フランスの金融規制当局は、欧州連合の暗号資産市場規制(MiCA)に基づき、許可なしで運営されている暗号企業90社を特定しました。これは、同国が6月末のMiCA移行期間の終了に近づいているためです。
AMFは多くの企業が応答していないと述べる
フランスのAutorité des Marchés Financiers(AMF)は、無許可の企業の約30%が、MiCAライセンスの申請意向についての公式問い合わせに回答していないと述べました。規制当局はこれらの企業に対し、11月に最初の連絡を取り、移行期間が6月30日に終了することを再通知しました。
準拠しない企業は7月に閉鎖の可能性
規制当局によると、MiCAの枠組みの下で認可を取得できない暗号企業は、7月から運営を停止しなければならなくなります。移行期間が正式に終了した後です。
申請予定の企業は約40%
フランスで登録されている90社の暗号企業のうち、約40%はAMFに対し、申請を行う予定はないと通知しています。さらに30%は申請手続きが進行中であると回答し、残りは未だ応答していません。
規制当局は関係企業の名前を非公開
AMFは、どの企業が認可申請を拒否したのか、または応答していないのかを公開していません。規制当局へのコメント要請には、公開時点で回答が得られていません。
フランス、選定企業にMiCAライセンスを発行
MiCAが2024年後半に完全施行されて以来、フランスは限られた暗号企業にライセンスを付与しています。これには、2025年7月に認可を受けたCoinSharesや、スイス拠点のBitcoinアプリRelaiが含まれます。
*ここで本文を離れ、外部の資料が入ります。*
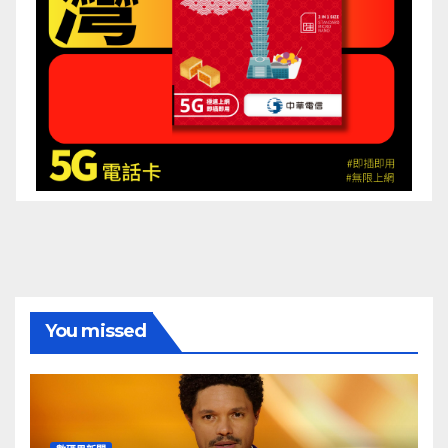
You missed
Relaiは2024年10月にAMFからライセンスを取得しました。
MiCAの施行はEU全体の懸念を高める
フランスの状況は、MiCAのEU全体での施行の効果に関する懸念を深めています。12月、欧州証券・市場庁(ESMA)は、認可を受けていない暗号企業は、移行措置の期限切れ後に秩序立てて事業を縮小する計画を持つべきだと述べました。
中央集権的EU監督体制の推進が議論を呼ぶ
また12月、欧州委員会は、すべてのEU暗号企業に対してESMAの中央監督権限を付与する提案を行いました。この提案は、ライセンス取得プロセスの遅延やスタートアップの成長阻害を懸念する業界から批判を受けています。
フランスは中央監督体制を支持、他国は反発
フランス当局はESMAの権限拡大を支持していますが、マルタなどの国はこれに公然と反対しています。フランスはまた、EUのパスポート制度により、規制基準が緩い管轄区域でMiCAライセンスを取得しやすくなる可能性があると警告しています。